絵と猫とぐだぐだ ~髙木元就

雑記ブログです。趣味で絵を描いています。漫画やイラストなども含めて、幅広く絵の好きな人に読んで貰いたいです。

美大3年生の新学期2 No.77

再受験への意思

 入学して数ヶ月経過した辺りから、ずっと思っていたこと。

 僕がこの美術大学へ入学するまでに身に付けた絵を描くための技術は、そんなにも程度の低いものだろうか?

 日本画と洋画の違い、ということも有るかもしれないが、僕は大学へ入学してくる迄の一年間、それなりの努力をしてきた。

 複数の美術大学の教授・助教授という立場にある人達へ、デッサンや着色写生等を何度か見てもらっている。

 入試前辺りでかけてもらった数々の言葉も、決して悪いものではなかった。

 僕の在籍している美術大学は、そこから幾つもランクは落ちる。

 このランクの低い美術大学で、僕は全くの素人並みの腕しかなく、絵についての常識さえ全く通じない(頭がおかしい)と批判され続けてきた。

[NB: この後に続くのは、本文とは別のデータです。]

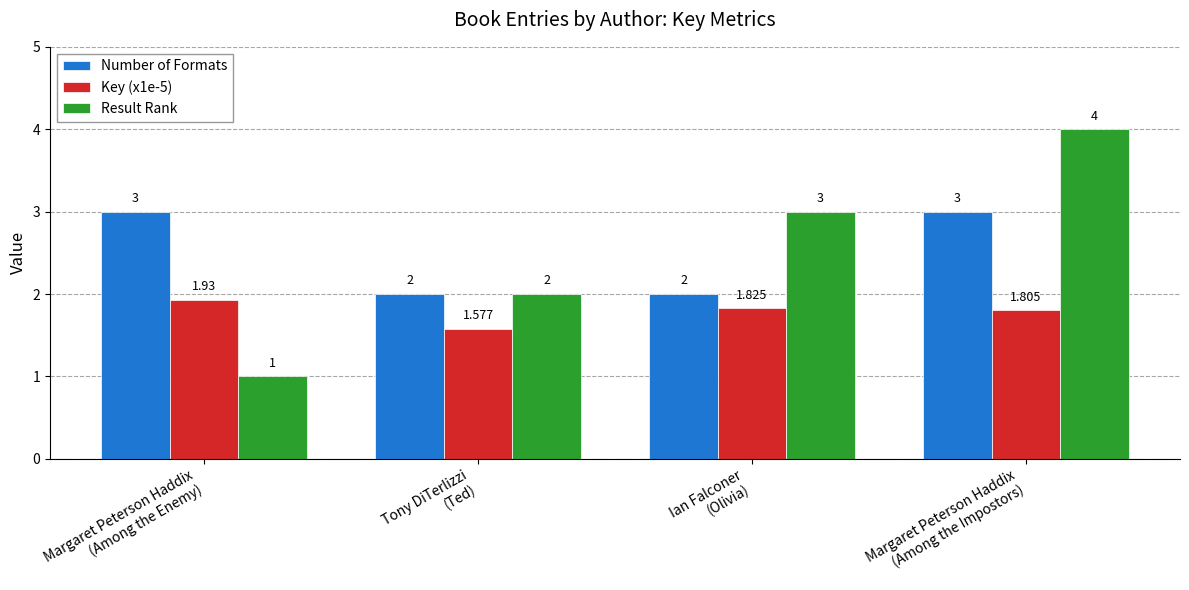

What are all the series names shown in the legend?

Number of Formats, Key (x1e-5), Result Rank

 僕の考えとしては、教員達の力不足や偏見や主観等によって、生徒の腕がどの程度であるかをきちんと判断できないことが、このような結果を作っているのだと思っている。

  そう思い・考えながらも、美術大学の教授・助教授という立場にある人達が、そんな愚かな存在である筈はない、等と何度も考え直そうとしてしまう。

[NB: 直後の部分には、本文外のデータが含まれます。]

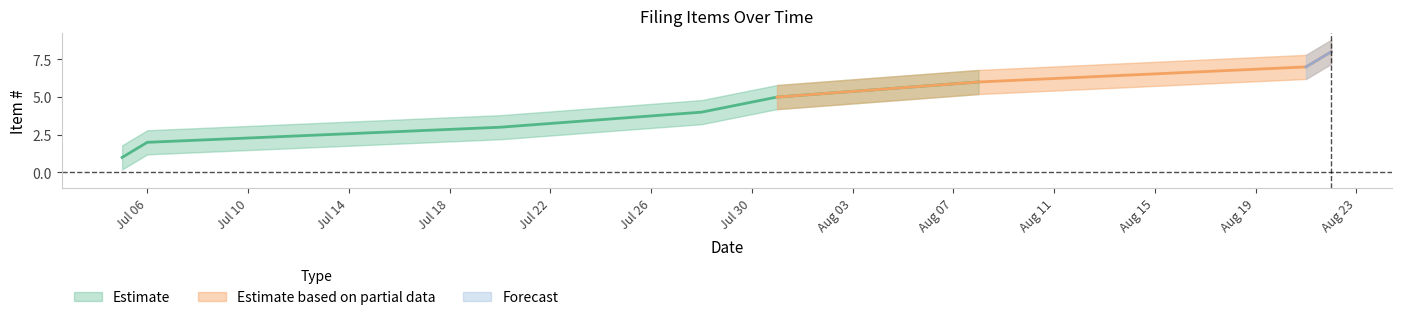

Reading left to right, what are all the values shown in this chart?

Item #: 1.0	2.0	3.0	4.0	5.0	6.0	7.0	8.0
Item # upper: 1.8	2.8	3.8	4.8	5.8	6.8	7.8	8.8
Item # lower: 0.2	1.2	2.2	3.2	4.2	5.2	6.2	7.2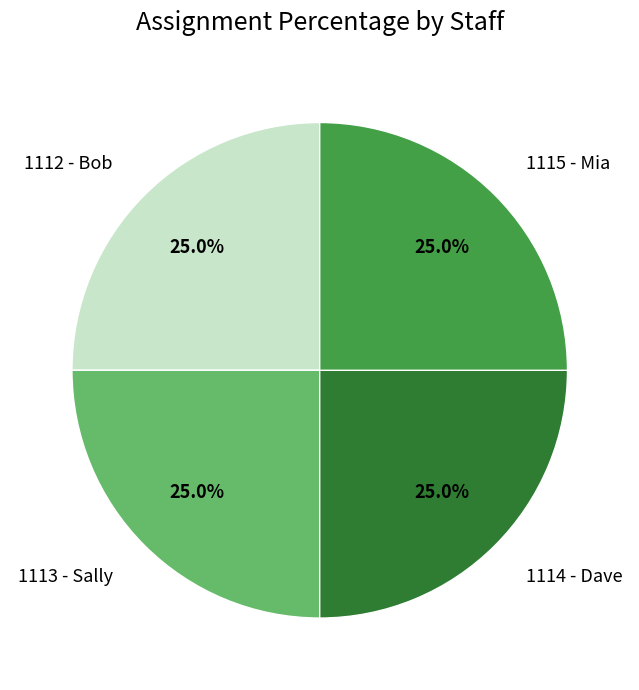

Is 1113 - Sally the majority of the pie?

No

 薄々わかっていたことだけど、僕のこの考え直した側の考え方が悪いのではないか。

 

 これ迄に書き綴ってきたことの繰返しになっているので、ここでの細かな気持ちや考えの話はこれくらいにしておく。 

 こういった考えから、僕は他の美大・芸大の再受験を考える。 

 僕はこのままこの大学にいても、普通の生徒として扱われず、これからもずっと、何かを学ぶ環境は与えられないだろう。

 それならば、もうこの大学の課題は適当にして、有名大学の受験をやった方が、僕のなかでは学べることは大きい。

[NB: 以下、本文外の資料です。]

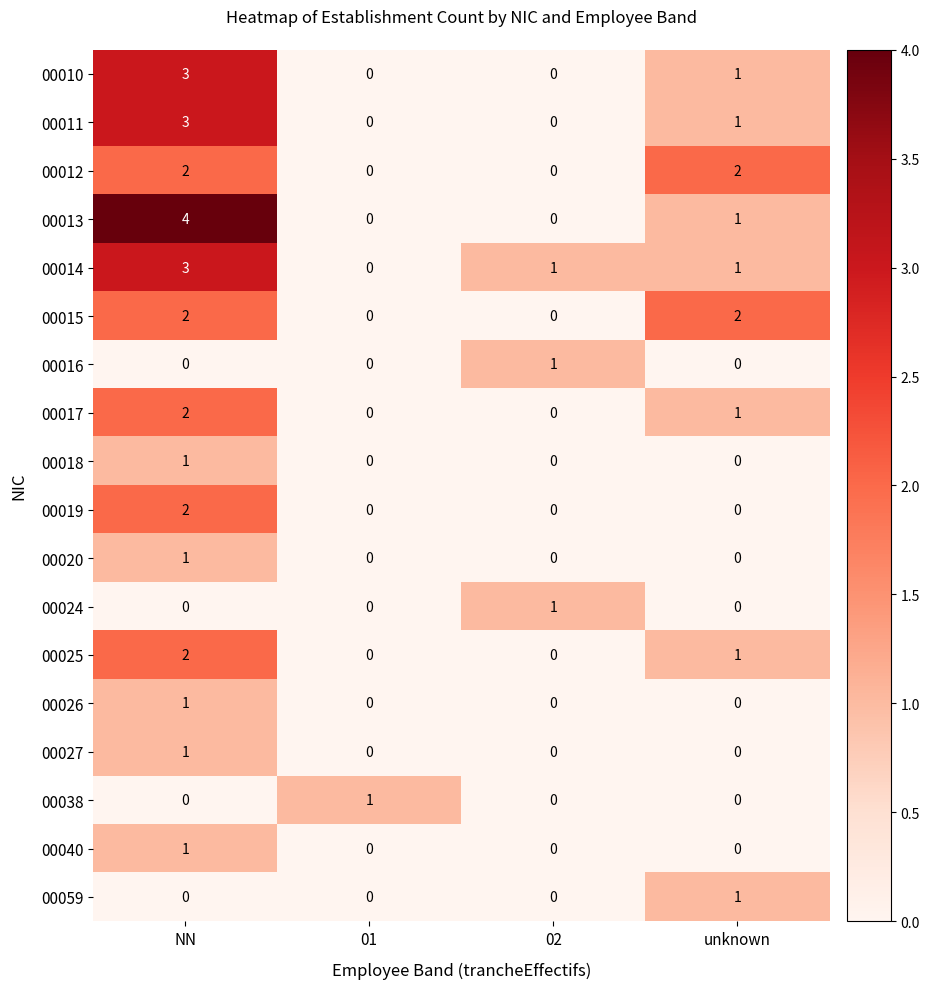

True or false: 00014 has a value of 1 at unknown.

True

 受験する大学は、有名な処ばかりにするので、全部が不合格で終わるだろう。

 僕もそれなりに、合格を目指して努力はするけれど、大学で絵を描くのと受験用に絵を描くのとでは何かと違うのだ。
 不合格で終わっても、有名な美大・芸大を受験する人達の絵がどんなものか、受験会場で見ることで、僕の考えの視野は広がるだろう。

 僕の考えている絵が、他の美大や芸大の日本画でも通用しない・理解されない、そんな程度の低いものなのか。

 それ等の問題に、自分なりの結論が出せたら良い…そんな風に考えていた。

 

仔猫

 僕の住まいの近所には、ペットを飼えるマンションがあるせいか、時折野良猫を見かける。

 僕は幼い頃から猫が好きで、野良猫と遊んだ記憶も沢山ある。

 でも、この美術大学へ入学してからは、野良猫に話しかけて仲良くするような、気持ちや考えの余裕はなかった。

 

 ある日の朝、住まいの近くで仔猫が一匹で鳴いるのを見かける。

 親離れするにはまだ幼く、きっと親猫とはぐれたのだろうと想像できる。

 この仔猫は、自分でご飯を調達できないのではないか…

 猫好きな僕は、その仔猫に「おいで」と話しかけて食べ物をあげた。

 それから、母猫と再会できるとを願っていた。

 でも、この仔猫は母猫に再会できなかったようで、この後、この仔猫は近所でよくみかけることとなる。